I looked at Riggs, whose face had melted into a hardened, droopy shape. I raised my eyebrows a bit and tried to smile and he waved at me and slowly shook his head. The patient in front of him was the cowboy, and I noticed Riggs’ knuckles turning white as he gripped his shoulders too tightly. The cowboy craned his neck around to shoot him a nasty look. When he turned around Riggs was still shaking his head back and forth. The cowboy rotated forward again, and the caterpillar underneath his nostrils flopped about in a grand harrumph.
The door to the corridor opened and one by one the line marched forward. I sat there with the cup of apple juice in my hand and watched them go. My last glimpse of Riggs was a perfect, bloodless skeleton with legs like twigs and a sidewalk-fried constitution. His skin clung tightly to the hollows of his cheeks and his head shook back and forth and I think I loved him.
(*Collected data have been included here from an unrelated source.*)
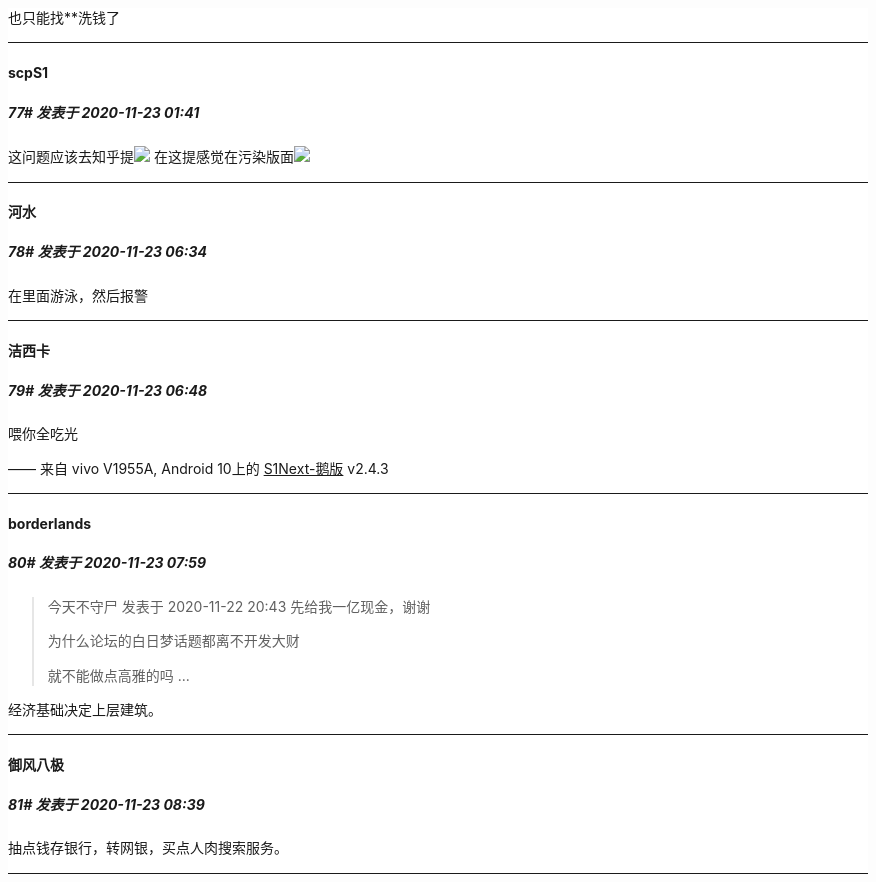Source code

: 
也只能找**洗钱了


-----

####  scpS1  
##### 77#       发表于 2020-11-23 01:41


这问题应该去知乎提<img src="https://static.saraba1st.com/image/smiley/face2017/001.png" referrerpolicy="no-referrer">
在这提感觉在污染版面<img src="https://static.saraba1st.com/image/smiley/face2017/018.png" referrerpolicy="no-referrer">


-----

####  河水  
##### 78#       发表于 2020-11-23 06:34


在里面游泳，然后报警


-----

####  洁西卡  
##### 79#       发表于 2020-11-23 06:48


喂你全吃光

—— 来自 vivo V1955A, Android 10上的 [S1Next-鹅版](https://github.com/ykrank/S1-Next/releases) v2.4.3


-----

####  borderlands  
##### 80#       发表于 2020-11-23 07:59


<blockquote>今天不守尸 发表于 2020-11-22 20:43
先给我一亿现金，谢谢

为什么论坛的白日梦话题都离不开发大财

就不能做点高雅的吗 ...</blockquote>
经济基础决定上层建筑。


-----

####  御风八极  
##### 81#       发表于 2020-11-23 08:39


抽点钱存银行，转网银，买点人肉搜索服务。


-----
I let each patient march on, and I let the doors swing shut behind them. I watched them through the porthole in the door until the very last one rounded the corner, and I found myself staring at the pink linoleum tiles which lined the corridor floor. I finished my apple juice and caught my bus and thought about Riggs.
The thing was, he did not come back to school then. Not the next week as the magnolia tree bloomed, nor in October when its leaves turned crisp and plummeted artlessly onto the sidewalk. The last I ever saw of him were those glowing white knuckles and syncopated steps through the cafeteria door. On the ride home he sat silent in my mind, bloodless and perfect. He was saying please, please and crying a little and my fingernails made crescent moons in my palms as I let him melt into a pool on the asphalt outside. I even smiled a little, because I bet I’d see him soon. My heart still bloomed then. We were perfectly decent young men.